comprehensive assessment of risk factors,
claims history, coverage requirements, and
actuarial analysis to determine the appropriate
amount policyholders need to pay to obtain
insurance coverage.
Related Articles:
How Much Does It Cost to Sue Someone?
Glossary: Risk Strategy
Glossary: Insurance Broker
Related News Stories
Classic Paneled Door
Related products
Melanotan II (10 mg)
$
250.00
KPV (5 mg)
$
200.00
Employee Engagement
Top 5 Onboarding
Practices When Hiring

***

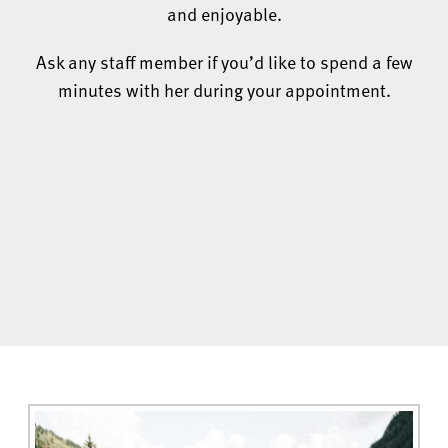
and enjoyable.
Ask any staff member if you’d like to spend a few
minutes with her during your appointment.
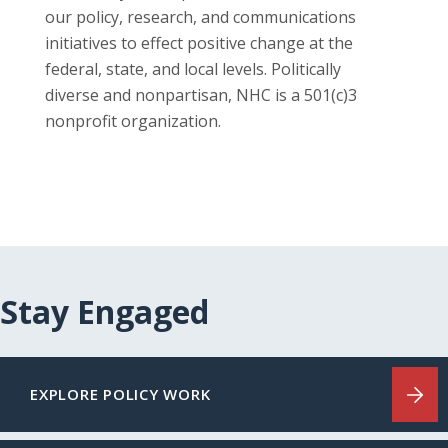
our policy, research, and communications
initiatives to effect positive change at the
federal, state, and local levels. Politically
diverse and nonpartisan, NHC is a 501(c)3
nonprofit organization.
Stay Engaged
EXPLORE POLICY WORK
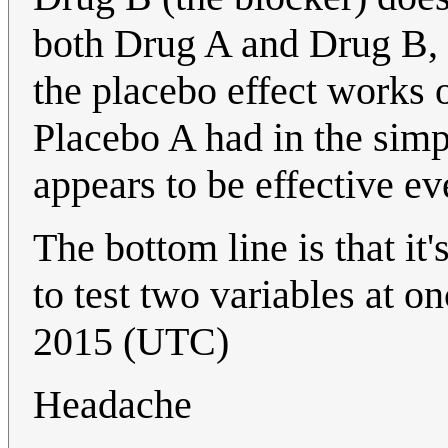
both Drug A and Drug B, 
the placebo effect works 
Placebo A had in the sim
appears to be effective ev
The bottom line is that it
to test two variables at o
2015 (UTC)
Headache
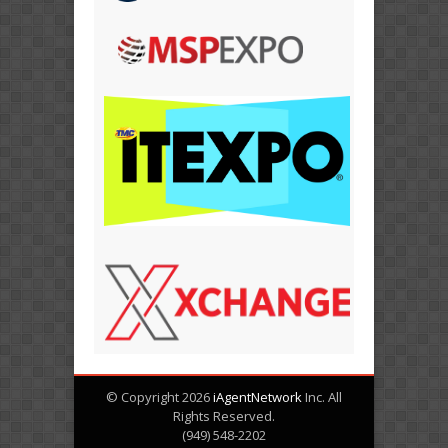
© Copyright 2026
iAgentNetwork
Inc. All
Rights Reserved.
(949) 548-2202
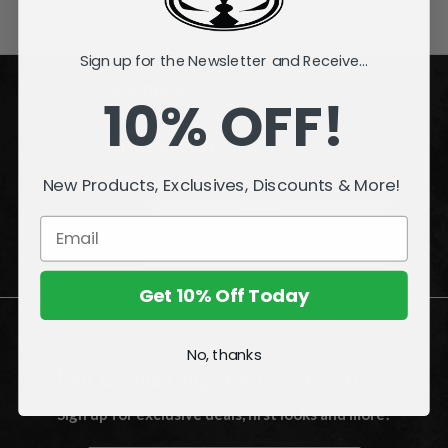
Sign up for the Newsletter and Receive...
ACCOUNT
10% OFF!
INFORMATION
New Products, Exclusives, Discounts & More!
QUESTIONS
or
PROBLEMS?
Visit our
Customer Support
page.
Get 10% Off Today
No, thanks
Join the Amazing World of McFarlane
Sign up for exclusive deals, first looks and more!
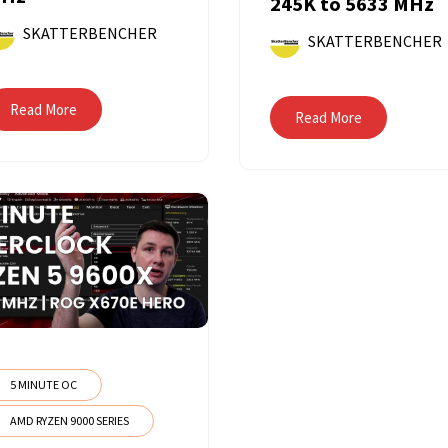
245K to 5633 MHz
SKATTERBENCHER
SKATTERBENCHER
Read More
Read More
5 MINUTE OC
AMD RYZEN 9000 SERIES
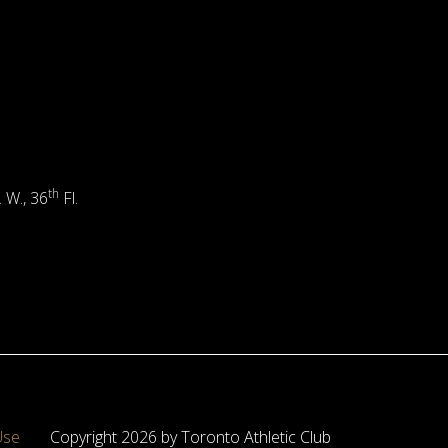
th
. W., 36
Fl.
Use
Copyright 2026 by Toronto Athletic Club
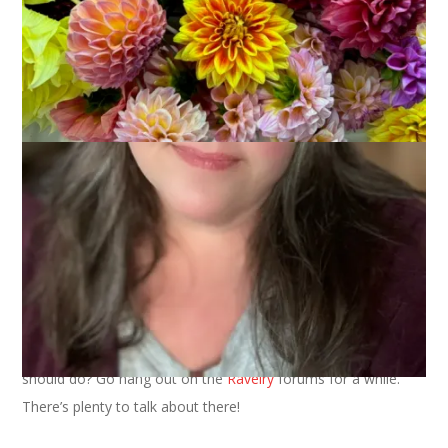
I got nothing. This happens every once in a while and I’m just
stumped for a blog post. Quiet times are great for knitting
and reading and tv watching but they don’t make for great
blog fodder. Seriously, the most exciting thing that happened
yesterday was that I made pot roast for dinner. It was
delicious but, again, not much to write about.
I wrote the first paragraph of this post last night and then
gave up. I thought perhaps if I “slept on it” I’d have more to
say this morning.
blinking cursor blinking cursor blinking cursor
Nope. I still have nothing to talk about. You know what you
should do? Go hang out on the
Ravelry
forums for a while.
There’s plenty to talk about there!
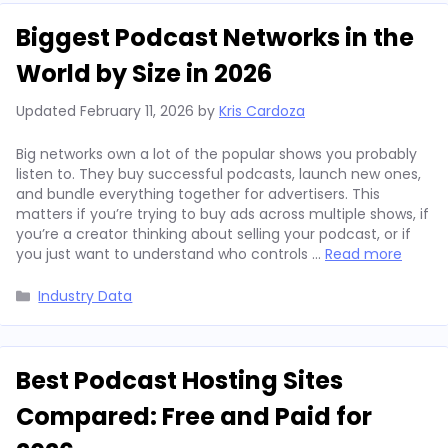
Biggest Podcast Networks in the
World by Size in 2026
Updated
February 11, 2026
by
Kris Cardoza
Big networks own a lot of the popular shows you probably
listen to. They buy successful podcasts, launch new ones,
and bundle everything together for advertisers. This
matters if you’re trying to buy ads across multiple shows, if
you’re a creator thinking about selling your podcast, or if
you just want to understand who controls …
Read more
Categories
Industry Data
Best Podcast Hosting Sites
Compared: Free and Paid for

***

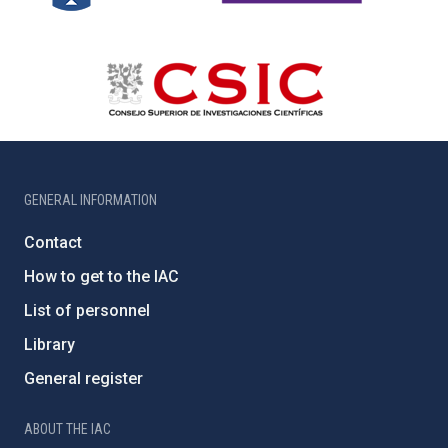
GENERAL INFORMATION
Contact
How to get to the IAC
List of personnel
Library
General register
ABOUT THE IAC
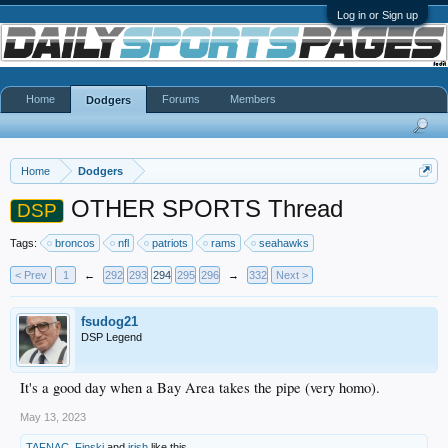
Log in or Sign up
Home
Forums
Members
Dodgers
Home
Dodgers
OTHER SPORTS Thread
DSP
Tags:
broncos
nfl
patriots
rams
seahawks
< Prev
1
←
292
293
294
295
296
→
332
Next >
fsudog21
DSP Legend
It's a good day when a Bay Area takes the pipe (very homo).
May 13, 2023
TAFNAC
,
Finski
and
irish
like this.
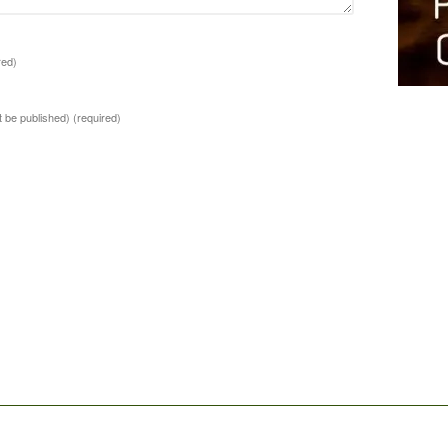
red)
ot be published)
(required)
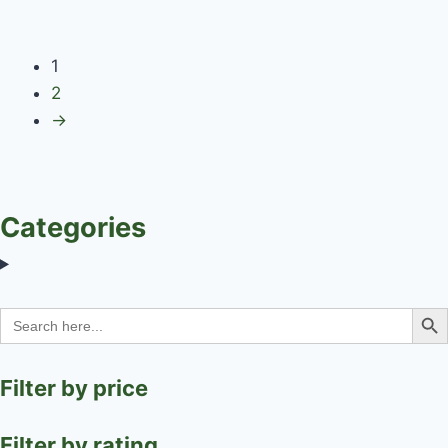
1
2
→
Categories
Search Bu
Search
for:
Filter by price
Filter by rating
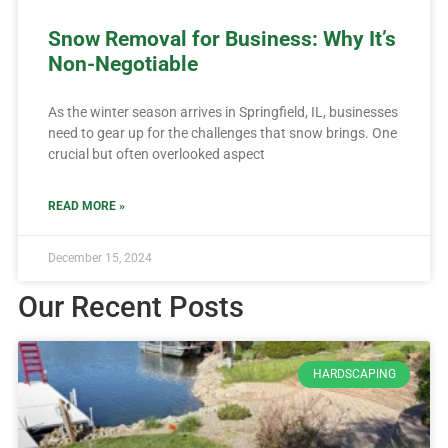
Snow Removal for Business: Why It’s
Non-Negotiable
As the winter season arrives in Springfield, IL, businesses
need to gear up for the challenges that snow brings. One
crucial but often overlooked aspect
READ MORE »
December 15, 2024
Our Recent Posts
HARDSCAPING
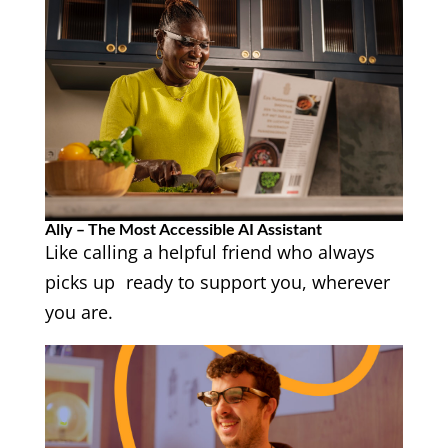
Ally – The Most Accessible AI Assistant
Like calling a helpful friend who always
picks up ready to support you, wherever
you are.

***

### Task to complete
Where the word "World" appears in a line of the data above, tally that line; then give the total and nothing more.

### Exercise output
2